Our uptime in September, as reported by external polling, was 100%. But sometimes we like to take a stricter view for the sake of self-improvement, and for September, that number might more accurately be 99.98%. Here’s a story of how we think about availability in general.
We leverage a number of tools to measure our total system uptime, one of which is an external polling system. This mechanism exercises all of the layers in our technology stack, and most realistically emulates real customer traffic.
Over time, our system has become increasingly insulated and isolated on a per-customer basis. This is a good thing, because it ensures that the problems of one tenant don’t become the problems of many, a core concern of managing a multi-tenant cloud hosting service.
However, this starts to become something of a problem when the primary system of measuring uptime is external polling. External polling suffers from the fact that it is coarse-grained, and so will only detect outages that affect broad segments of customers for longer than its polling interval.
Recognizing this, we have built much more fine-grained measurement and analytics tools for our own internal usage, as any good server operator must. Our systems can track response times and error rates for all traffic on a global, regional, and per-customer basis.

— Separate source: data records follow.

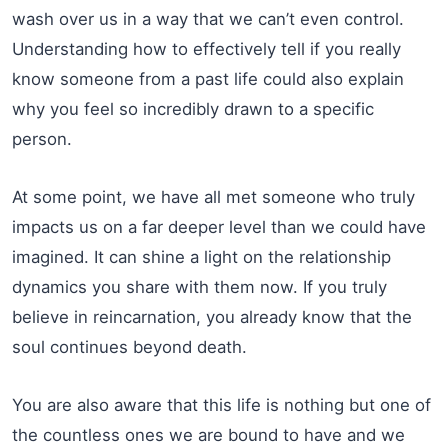
wash over us in a way that we can’t even control.
Understanding how to effectively tell if you really
know someone from a past life could also explain
why you feel so incredibly drawn to a specific
person.
At some point, we have all met someone who truly
impacts us on a far deeper level than we could have
imagined. It can shine a light on the relationship
dynamics you share with them now. If you truly
believe in reincarnation, you already know that the
soul continues beyond death.
You are also aware that this life is nothing but one of
the countless ones we are bound to have and we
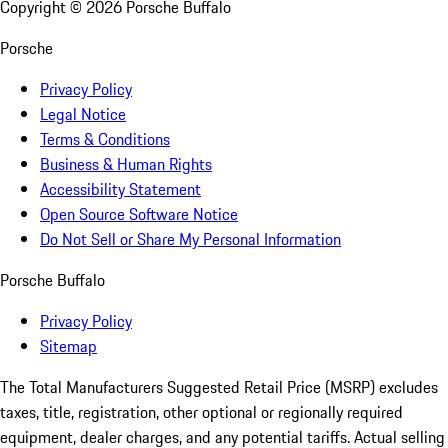
Copyright ©
2026
Porsche Buffalo
Porsche
Privacy Policy
Legal Notice
Terms & Conditions
Business & Human Rights
Accessibility Statement
Open Source Software Notice
Do Not Sell or Share My Personal Information
Porsche Buffalo
Privacy Policy
Sitemap
The Total Manufacturers Suggested Retail Price (MSRP) excludes
taxes, title, registration, other optional or regionally required
equipment, dealer charges, and any potential tariffs. Actual selling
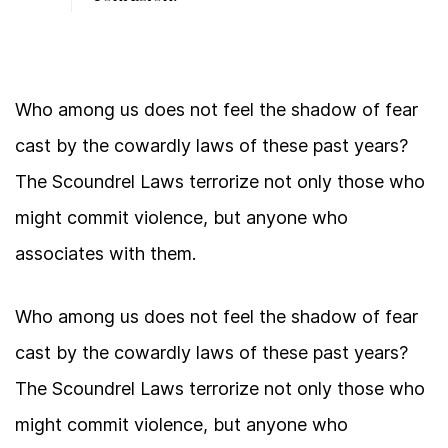
Who among us does not feel the shadow of fear
cast by the cowardly laws of these past years?
The Scoundrel Laws terrorize not only those who
might commit violence, but anyone who
associates with them.
Who among us does not feel the shadow of fear
cast by the cowardly laws of these past years?
The Scoundrel Laws terrorize not only those who
might commit violence, but anyone who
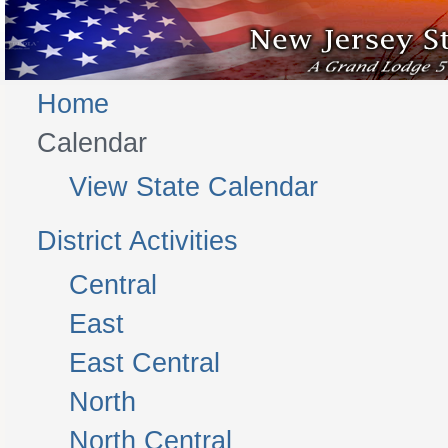
Home
Calendar
View State Calendar
District Activities
Central
East
East Central
North
North Central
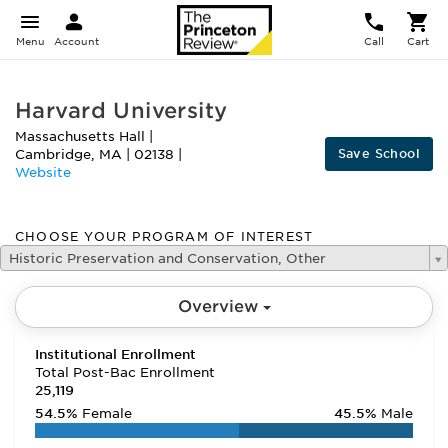
Menu
Account
Call
Cart
Harvard University
Massachusetts Hall
|
Save School
Cambridge
,
MA
|
02138
|
Website
CHOOSE YOUR PROGRAM OF INTEREST
Historic Preservation and Conservation, Other
Overview
Institutional Enrollment
Total Post-Bac Enrollment
25,119
54.5%
Female
45.5%
Male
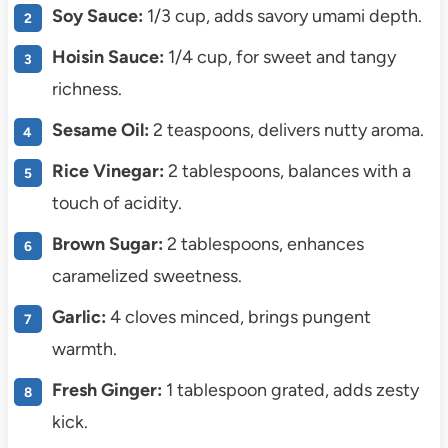
Soy Sauce:
1/3 cup, adds savory umami depth.
Hoisin Sauce:
1/4 cup, for sweet and tangy
richness.
Sesame Oil:
2 teaspoons, delivers nutty aroma.
Rice Vinegar:
2 tablespoons, balances with a
touch of acidity.
Brown Sugar:
2 tablespoons, enhances
caramelized sweetness.
Garlic:
4 cloves minced, brings pungent
warmth.
Fresh Ginger:
1 tablespoon grated, adds zesty
kick.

We refer to these analytics constantly to ensure that all of our customers’ clusters are healthy, and to help identify proactive maintenance before it becomes a problem.
The trick for uptime reporting, though, is simplifying these data into an answer for a deceptively simple question, “Is the system available?”
The coarseness of a failed external health check makes for a fairly strong signal of “no.” And so we definitely take advantage of these measurements, treating them as an upper bound on our availability for a given month.
As your measurements become more and more fine-grained, the judgement call of what constitutes “downtime” becomes a little more subjective. It starts with the underlying root cause. Is a “404 Not Found” response due to legitimate customer usage, or is a routing proxy working with an outdated routing table? Is a “504 Gateway Timeout” the result of performance problems, or an unusually large document hitting a timeout? Does temporary slowness count a downtime? Is the problem affecting a single tenant, a certain segment of tenants, or some percentage of all traffic in a region?
One way that we simplify this analysis is to be strict. Our current policy internally is that if a tenant is experiencing degraded performance or increased server-side errors for a period of time, then we count that tenant as down for that period of time. These are the kinds of incidents that get reported in our Status History, each of which receives an internal post-mortem for the sake of this kind of analysis.
For a hypothetical example, say that some regression causes service degradation for 10% of our customers for 15 minutes. That’s a very serious issue for a hosting provider such as ourselves, which we would want to accurately represent in our uptime reports. For a thirty-day month (720 hours), we would measure that as 10% × 0.25h / 720h = 0.003%, or a lower bound of 99.996% availability for the month.
It may not seem like much, but it adds up, and it helps us stay focused on providing the best hosted Elasticsearch service available.
So while our external polling might report 100% uptime for September, and while strictly speaking everything was available during the month, we have somewhat higher standards, and count this month as 99.98%.